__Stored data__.
*** Block opens ***

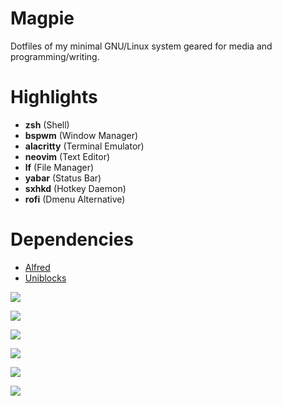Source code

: # Magpie
Dotfiles of my minimal GNU/Linux system geared for media and programming/writing.

# Highlights
   * **zsh** (Shell)
   * **bspwm** (Window Manager)
   * **alacritty** (Terminal Emulator)
   * **neovim** (Text Editor)
   * **lf** (File Manager)
   * **yabar** (Status Bar)
   * **sxhkd** (Hotkey Daemon)
   * **rofi** (Dmenu Alternative)

# Dependencies
   * [Alfred](https://github.com/salman-abedin/alfred)
   * [Uniblocks](https://github.com/salman-abedin/uniblocks)

![](https://cloud.disroot.org/s/YHjELDteXdqYdqn/preview)

![](https://cloud.disroot.org/s/DNQmrBn5B2b56zP/preview)

![](https://cloud.disroot.org/s/QDigqQjTKe42dGa/preview)

![](https://cloud.disroot.org/s/t258xjFrkm5fF9Q/preview)

![](https://cloud.disroot.org/s/oTXoir7gMTFZBfM/preview)

![](https://cloud.disroot.org/s/tBFxaXaL8CWqSQE/preview)

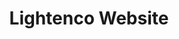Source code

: ---
title: Lightenco Website
image: /assets/images/lightenco-cover.png
tags:
  - Web
  - Jekyll
icon: fa fa-lightbulb-o
description: Lightenco covers everything from improved lighting design to the recycling of hazardous bulbs.
link: /portfolio/lightenco.html
---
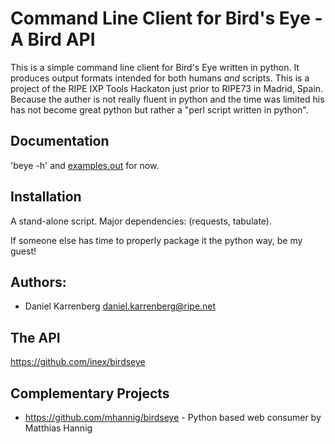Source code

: 
# Command Line Client for Bird's Eye - A Bird API

This is a simple command line client for Bird's Eye written in python. It produces output formats intended for both humans *and* scripts.
This is a project of the RIPE IXP Tools Hackaton just prior to RIPE73 in Madrid, Spain.
Because the auther is not really fluent in python and the time was limited his has not become great python but rather a "perl script written in python".

## Documentation

'beye -h' and [examples.out](examples.out) for now.

## Installation

A stand-alone script. Major dependencies: (requests, tabulate).

If someone else has time to properly package it the python way, be my guest!

## Authors:

 * Daniel Karrenberg <daniel.karrenberg@ripe.net>

## The API

https://github.com/inex/birdseye  

## Complementary Projects

* https://github.com/mhannig/birdseye - Python based web consumer by Matthias Hannig
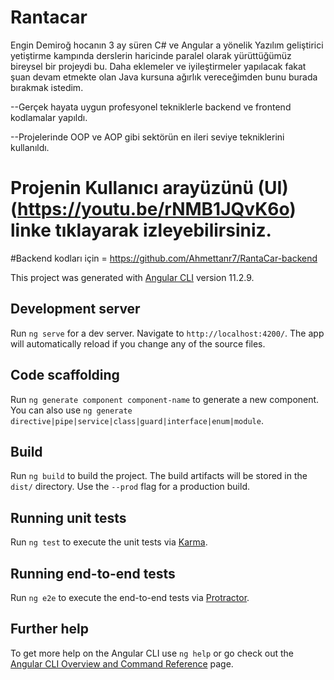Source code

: # Rantacar

Engin Demiroğ hocanın 3 ay süren C# ve Angular a yönelik Yazılım geliştirici yetiştirme kampında derslerin haricinde paralel olarak yürüttüğümüz bireysel  bir projeydi bu.
Daha eklemeler ve iyileştirmeler yapılacak fakat şuan devam etmekte olan Java kursuna ağırlık vereceğimden bunu burada bırakmak istedim. 

--Gerçek hayata uygun profesyonel tekniklerle backend ve frontend kodlamalar yapıldı.

--Projelerinde OOP ve AOP gibi sektörün en ileri seviye tekniklerini kullanıldı.

# Projenin Kullanıcı arayüzünü (UI)  (https://youtu.be/rNMB1JQvK6o) linke tıklayarak izleyebilirsiniz.

#Backend kodları için = https://github.com/Ahmettanr7/RantaCar-backend


This project was generated with [Angular CLI](https://github.com/angular/angular-cli) version 11.2.9.

## Development server

Run `ng serve` for a dev server. Navigate to `http://localhost:4200/`. The app will automatically reload if you change any of the source files.

## Code scaffolding

Run `ng generate component component-name` to generate a new component. You can also use `ng generate directive|pipe|service|class|guard|interface|enum|module`.

## Build

Run `ng build` to build the project. The build artifacts will be stored in the `dist/` directory. Use the `--prod` flag for a production build.

## Running unit tests

Run `ng test` to execute the unit tests via [Karma](https://karma-runner.github.io).

## Running end-to-end tests

Run `ng e2e` to execute the end-to-end tests via [Protractor](http://www.protractortest.org/).

## Further help

To get more help on the Angular CLI use `ng help` or go check out the [Angular CLI Overview and Command Reference](https://angular.io/cli) page.
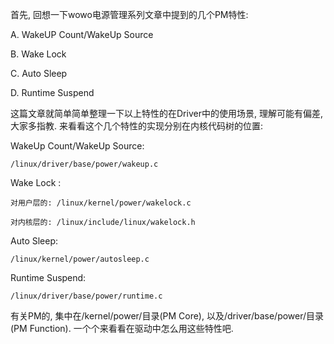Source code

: 
首先, 回想一下wowo电源管理系列文章中提到的几个PM特性: 

A. WakeUP Count/WakeUp Source

B. Wake Lock

C. Auto Sleep

D. Runtime Suspend



这篇文章就简单简单整理一下以上特性的在Driver中的使用场景, 理解可能有偏差, 大家多指教. 来看看这个几个特性的实现分别在内核代码树的位置: 

WakeUp Count/WakeUp Source: 

    /linux/driver/base/power/wakeup.c

Wake Lock : 

    对用户层的: /linux/kernel/power/wakelock.c

    对内核层的: /linux/include/linux/wakelock.h

Auto Sleep:

    /linux/kernel/power/autosleep.c

Runtime Suspend:

    /linux/driver/base/power/runtime.c

有关PM的, 集中在/kernel/power/目录(PM Core), 以及/driver/base/power/目录(PM Function). 一个个来看看在驱动中怎么用这些特性吧. 

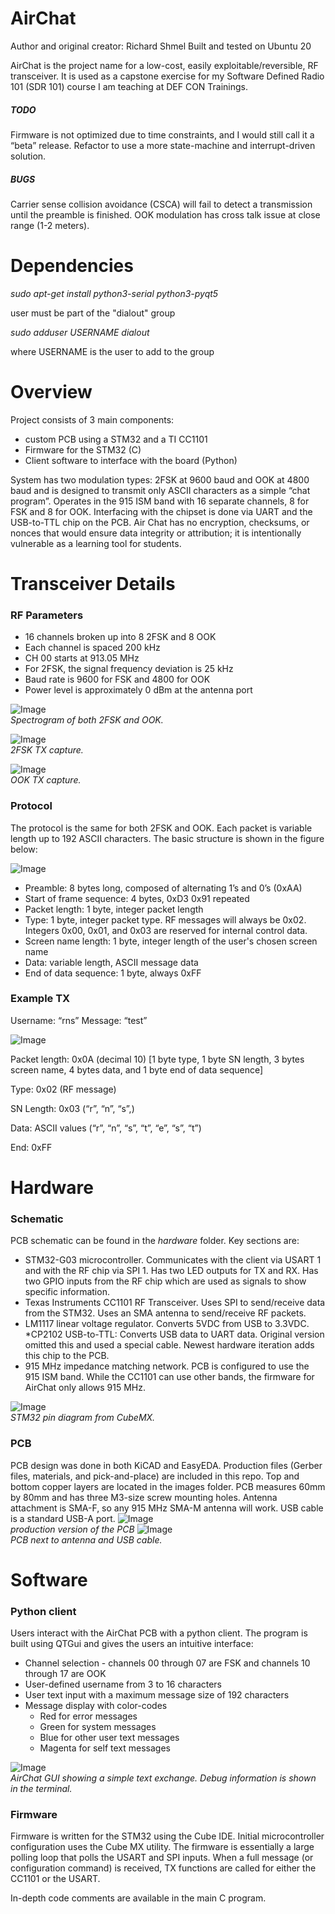 # AirChat

Author and original creator: Richard Shmel
Built and tested on Ubuntu 20

AirChat is the project name for a low-cost, easily exploitable/reversible, RF transceiver. It is used as a capstone exercise for my Software Defined Radio 101 (SDR 101) course I am teaching at DEF CON Trainings.

##### TODO
Firmware is not optimized due to time constraints, and I would still call it a “beta” release. Refactor to use a more state-machine and interrupt-driven solution.

##### BUGS  
Carrier sense collision avoidance (CSCA) will fail to detect a transmission until the preamble is finished. OOK modulation has cross talk issue at close range (1-2 meters).

# Dependencies
*sudo apt-get install python3-serial python3-pyqt5*

user must be part of the "dialout" group

*sudo adduser USERNAME dialout*

where USERNAME is the user to add to the group

# Overview

Project consists of 3 main components:
* custom PCB using a STM32 and a TI CC1101
* Firmware for the STM32 (C)
* Client software to interface with the board (Python)

System has two modulation types: 2FSK at 9600 baud and OOK at 4800 baud and is designed to transmit only ASCII characters as a simple “chat program”. Operates in the 915 ISM band with 16 separate channels, 8 for FSK and 8 for OOK. Interfacing with the chipset is done via UART and the USB-to-TTL chip on the PCB. Air Chat has no encryption, checksums, or nonces that would ensure data integrity or attribution; it is intentionally vulnerable as a learning tool for students.

# Transceiver Details

### RF Parameters
* 16 channels broken up into 8 2FSK and 8 OOK
* Each channel is spaced 200 kHz
* CH 00 starts at 913.05 MHz
* For 2FSK, the signal frequency deviation is 25 kHz
* Baud rate is 9600 for FSK and 4800 for OOK
* Power level is approximately 0 dBm at the antenna port

![Image](images/spectrogram.PNG)  
*Spectrogram of both 2FSK and OOK.*

![Image](images/fsk-tx.PNG)  
*2FSK TX capture.*

![Image](images/ook-tx.PNG)  
*OOK TX capture.*

### Protocol
The protocol is the same for both 2FSK and OOK. Each packet is variable length up to 192 ASCII characters. 
The basic structure is shown in the figure below:

![Image](images/proto1.png)

* Preamble: 8 bytes long, composed of alternating 1’s and 0’s (0xAA)
* Start of frame sequence: 4 bytes, 0xD3 0x91 repeated
* Packet length: 1 byte, integer packet length
* Type: 1 byte, integer packet type. RF messages will always be 0x02. Integers 0x00, 0x01, and 0x03 are reserved for internal control data.
* Screen name length: 1 byte, integer length of the user's chosen screen name
* Data: variable length, ASCII message data
* End of data sequence: 1 byte, always 0xFF

### Example TX

Username: “rns”
Message: “test”

![Image](images/proto2.png)

Packet length:	0x0A (decimal 10)
[1 byte type, 1 byte SN length, 3 bytes screen name, 4 bytes data, and 1 byte end of data sequence]

Type: 0x02 (RF message)

SN Length: 0x03 (“r”, “n”, “s”,)

Data: ASCII values (“r”, “n”, “s”, “t”, “e”, “s”, “t”)

End: 0xFF

# Hardware

### Schematic 
PCB schematic can be found in the *hardware* folder. Key sections are:
* STM32-G03 microcontroller. Communicates with the client via USART 1 and with the RF chip via SPI 1. Has two LED outputs for TX and RX. Has two GPIO inputs from the RF chip which are used as signals to show specific information.
* Texas Instruments CC1101 RF Transceiver. Uses SPI to send/receive data from the STM32. Uses an SMA antenna to send/receive RF packets.
* LM1117 linear voltage regulator. Converts 5VDC from USB to 3.3VDC.
*CP2102 USB-to-TTL: Converts USB data to UART data. Original version omitted this and used a special cable. Newest hardware iteration adds this chip to the PCB.
* 915 MHz impedance matching network. PCB is configured to use the 915 ISM band. While the CC1101 can use other bands, the firmware for AirChat only allows 915 MHz.

![Image](images/STM32_pins.PNG)  
*STM32 pin diagram from CubeMX.*

### PCB
PCB design was done in both KiCAD and EasyEDA. Production files (Gerber files, materials, and pick-and-place) are included in this repo. Top and bottom copper layers are located in the images folder. PCB measures 60mm by 80mm and has three M3-size screw mounting holes. Antenna attachment is SMA-F, so any 915 MHz SMA-M antenna will work. USB cable is a standard USB-A port.
![Image](images/PCB_1.jpg)  
*production version of the PCB*
![Image](images/PCB_2.jpg)  
*PCB next to antenna and USB cable.*

# Software
### Python client
Users interact with the AirChat PCB with a python client. The program is built using QTGui and gives the users an intuitive interface:
* Channel selection - channels 00 through 07 are FSK and channels 10 through 17 are OOK
* User-defined username from 3 to 16 characters
* User text input with a maximum message size of 192 characters
* Message display with color-codes
	* Red for error messages
	* Green for system messages
	* Blue for other user text messages
	* Magenta for self text messages

![Image](images/airchat-gui.png)  
*AirChat GUI showing a simple text exchange. Debug information is shown in the terminal.*

### Firmware
Firmware is written for the STM32 using the Cube IDE. Initial microcontroller configuration uses the Cube MX utility. The firmware is essentially a large polling loop that polls the USART and SPI inputs. When a full message (or configuration command) is received, TX functions are called for either the CC1101 or the USART.

In-depth code comments are available in the main C program.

*** Block closes ***

__EXERCISE PROMPT__. What you give back should be only the lines of the records above, starting at the line with "to generate a" and ending at the line with "## Further help", restated word for word.

__EXERCISE RESULT__.
Run `ng generate component component-name` to generate a new component. You can also use `ng generate directive|pipe|service|class|guard|interface|enum|module`.

## Build

Run `ng build` to build the project. The build artifacts will be stored in the `dist/` directory. Use the `--prod` flag for a production build.

## Running unit tests

Run `ng test` to execute the unit tests via [Karma](https://karma-runner.github.io).

## Running end-to-end tests

Run `ng e2e` to execute the end-to-end tests via [Protractor](http://www.protractortest.org/).

## Further help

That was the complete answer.